The survey also indicated that the more consumers found the risk information to be useful, the more likely they were to ask for the advertised drug. "Good risk information is good business for pharmaceutical companies," Mr. Hugick said.

A health industry consultant said the news might not be all bad. Peter J. Pitts, senior vice president for health affairs at Manning, Selvage & Lee and senior fellow for health care studies at the Pacific Research Institute, said the results hinted at some benefits from the fiascos of last year.

"If people understand that drugs have risks, that is a step in the right direction," he said. "If companies can understand that and use that information to create better advertising, that's a good thing."

The survey presenters yesterday said some results demonstrated the benefits of the ads. About 15 percent of those surveyed, for example, said they talked with a doctor about an illness for the first time after seeing a drug advertisement, the same percentage reported in last year's survey.

And the percentage of consumers who have asked their doctors about advertised drugs has remained relatively steady, rising to 34 percent from 31 percent in 1997. The steady results, even as drug advertising to consumers has boomed, undermines some critics' contention that the ads create artificial demand, Mr. Hugick told the audience.

But the presentation did not linger long on the positive. Kathryn J. Aikin, the senior researcher at the Food and Drug Administration's division of drug marketing, advertising and communication, followed Mr. Hugick to tell the crowd, "We are very concerned about the direction that D.T.C. seems to be taking." (The division provided technical assistance to the survey.)

Not enough consumers are aware of the risk statements that are required in drug advertising, Dr. Aikin said.

She complained about recurring problems in direct-to-consumer advertising, like unsubstantiated comparative claims between drugs, misleading or distracting visual elements and graphics, nearly illegible text describing risks, and minimal mentions of the role of health care providers or a drug's prescription status.

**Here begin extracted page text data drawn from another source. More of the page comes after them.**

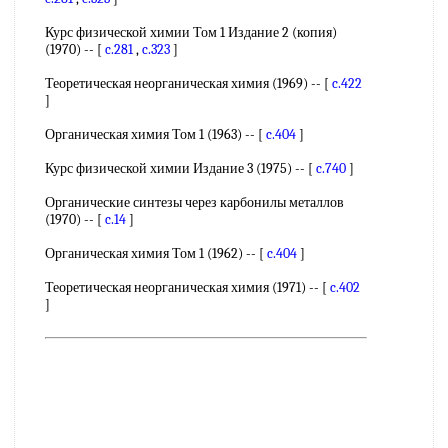
Курс физической химии Том 1 Издание 2 (копия)
(1970) -- [
c.281
,
c.323
]
Теоретическая неорганическая химия (1969) -- [
c.422
]
Органическая химия Том 1 (1963) -- [
c.404
]
Курс физической химии Издание 3 (1975) -- [
c.740
]
Органические синтезы через карбонилы металлов
(1970) -- [
c.14
]
Органическая химия Том 1 (1962) -- [
c.404
]
Теоретическая неорганическая химия (1971) -- [
c.402
]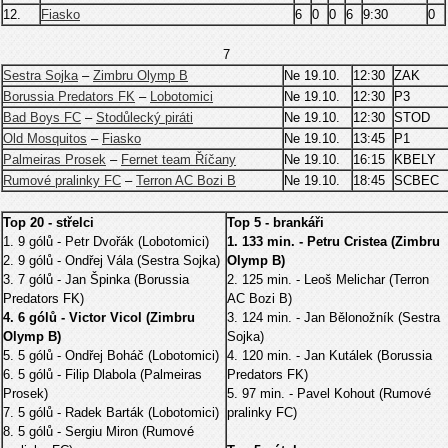
12.
Fiasko
6
0
0
6
9:30
0
7
Sestra Sojka
–
Zimbru Olymp B
Ne 19.10.
12:30
ZAK
Borussia Predators FK
–
Lobotomici
Ne 19.10.
12:30
P3
Bad Boys FC
–
Stodůlecký piráti
Ne 19.10.
12:30
STOD
Old Mosquitos
–
Fiasko
Ne 19.10.
13:45
P1
Palmeiras Prosek
–
Fernet team Říčany
Ne 19.10.
16:15
KBELY
Rumové pralinky FC
–
Terron AC Bozi B
Ne 19.10.
18:45
SCBEC
Top 20 - střelci
Top 5 - brankáři
1. 9 gólů - Petr Dvořák (Lobotomici)
1. 133 min. - Petru Cristea (Zimbru
2. 9 gólů - Ondřej Vála (Sestra Sojka)
Olymp B)
3. 7 gólů - Jan Špinka (Borussia
2. 125 min. - Leoš Melichar (Terron
Predators FK)
AC Bozi B)
4. 6 gólů - Victor Vicol (Zimbru
3. 124 min. - Jan Bělonožník (Sestra
Olymp B)
Sojka)
5. 5 gólů - Ondřej Boháč (Lobotomici)
4. 120 min. - Jan Kutálek (Borussia
6. 5 gólů - Filip Dlabola (Palmeiras
Predators FK)
Prosek)
5. 97 min. - Pavel Kohout (Rumové
7. 5 gólů - Radek Barták (Lobotomici)
pralinky FC)
8. 5 gólů - Sergiu Miron (Rumové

"The risk information is just as important as your benefit information," Dr. Aikin said. "It is a characteristic of your product."

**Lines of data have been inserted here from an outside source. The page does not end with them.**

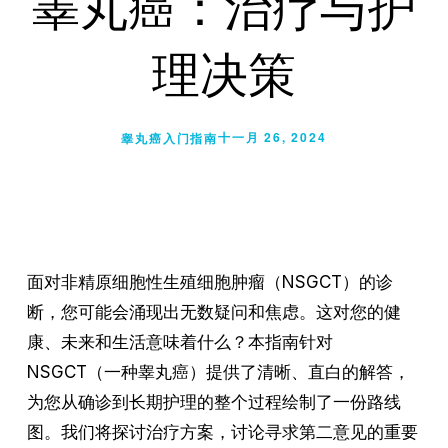
睾丸癌：治疗与护
理决策
十一月 26, 2024
睾丸癌入门指南
面对非精原细胞性生殖细胞肿瘤（NSGCT）的诊
断，您可能会涌现出无数疑问和焦虑。这对您的健
康、未来和生活意味着什么？本指南针对
NSGCT（一种睾丸癌）提供了清晰、直白的解答，
为您从确诊到长期护理的整个过程绘制了一份路线
图。我们将探讨治疗方案，讨论寻求第二意见的重要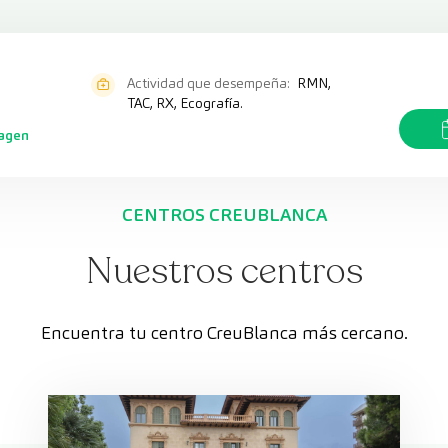
Actividad que desempeña:
RMN,
TAC, RX, Ecografía.
magen
CENTROS CREUBLANCA
Nuestros centros
Encuentra tu centro CreuBlanca más cercano.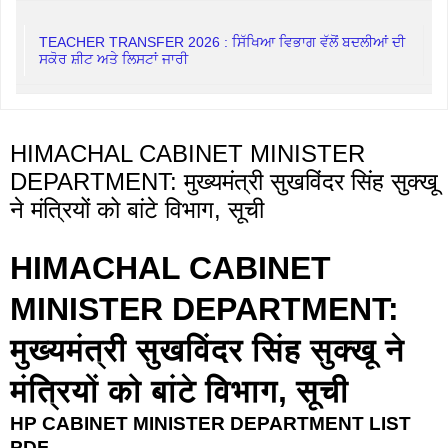
TEACHER TRANSFER 2026 : ਸਿੱਖਿਆ ਵਿਭਾਗ ਵੱਲੋਂ ਬਦਲੀਆਂ ਦੀ
ਸਕੋਰ ਸ਼ੀਟ ਅਤੇ ਲਿਸਟਾਂ ਜਾਰੀ
HIMACHAL CABINET MINISTER
DEPARTMENT: मुख्यमंत्री सुखविंदर सिंह सुक्खू
ने मंत्रियों को बांटे विभाग, सूची
HIMACHAL CABINET
MINISTER DEPARTMENT:
मुख्यमंत्री सुखविंदर सिंह सुक्खू ने
मंत्रियों को बांटे विभाग, सूची ‌
HP CABINET MINISTER DEPARTMENT LIST
PDF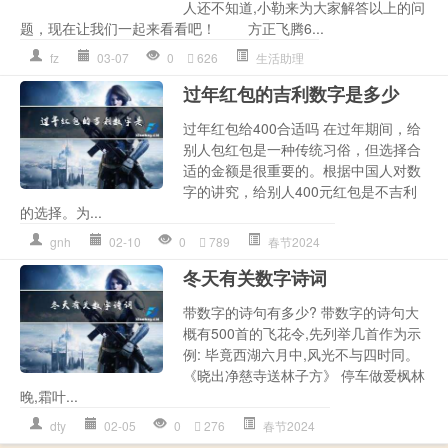
人还不知道,小勒来为大家解答以上的问
题，现在让我们一起来看看吧！ 方正飞腾6...
fz
03-07
0
626
生活助理
过年红包的吉利数字是多少
过年红包给400合适吗 在过年期间，给
别人包红包是一种传统习俗，但选择合
适的金额是很重要的。根据中国人对数
字的讲究，给别人400元红包是不吉利
的选择。为...
gnh
02-10
0
789
春节2024
冬天有关数字诗词
带数字的诗句有多少? 带数字的诗句大
概有500首的飞花令,先列举几首作为示
例: 毕竟西湖六月中,风光不与四时同。
《晓出净慈寺送林子方》 停车做爱枫林
晚,霜叶...
dty
02-05
0
276
春节2024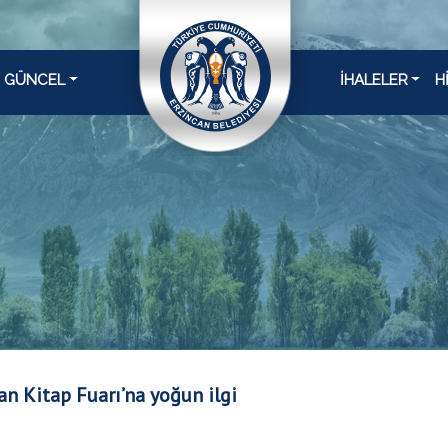
GÜNCEL
İHALELER
H
an Kitap Fuarı’na yoğun ilgi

The final presenter, James H. Davidson, a lobbyist who has represented clients like the American Association of Advertising Agencies and the National Association of Broadcasters, told those attending, "You are all headed into a perfect storm."

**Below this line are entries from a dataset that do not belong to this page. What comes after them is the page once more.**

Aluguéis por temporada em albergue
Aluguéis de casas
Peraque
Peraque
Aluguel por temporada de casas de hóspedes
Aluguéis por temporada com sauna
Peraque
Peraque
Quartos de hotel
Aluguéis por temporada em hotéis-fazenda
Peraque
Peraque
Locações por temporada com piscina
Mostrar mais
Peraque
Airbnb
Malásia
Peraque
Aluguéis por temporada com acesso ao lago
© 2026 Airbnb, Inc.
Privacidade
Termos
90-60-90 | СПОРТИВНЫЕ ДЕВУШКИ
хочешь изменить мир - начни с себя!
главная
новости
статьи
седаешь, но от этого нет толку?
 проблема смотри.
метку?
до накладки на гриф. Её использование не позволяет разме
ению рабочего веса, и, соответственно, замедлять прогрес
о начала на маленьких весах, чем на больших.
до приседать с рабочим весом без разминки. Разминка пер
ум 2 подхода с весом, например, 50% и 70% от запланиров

The public image of the drug industry has deteriorated greatly since direct-to-consumer advertising took off in 1997, Mr. Davidson said, adding that government policy on prescription drug advertising could be affected by Congressional disputes over Medicare or even drug re-importation from countries like Canada as a response to rising drug costs.

Critics said the common practices of consumer drug advertising were being widely questioned. "I hope we're in a new era of transparency, but the public is not going to get fooled again," said Rob Schneider, director of PrescriptionforChange.org, a Consumers Union project focused on issues like drug safety. "Consumers want to know that regulators are doing their jobs and drug companies are not hiding bad results."

For all its implications, the survey provided few concrete clues for the coming year. "What does it mean for the future?" Mr. Hugick asked. "It is hard to say, because chances are next year the environment will be different. How different, we don't know."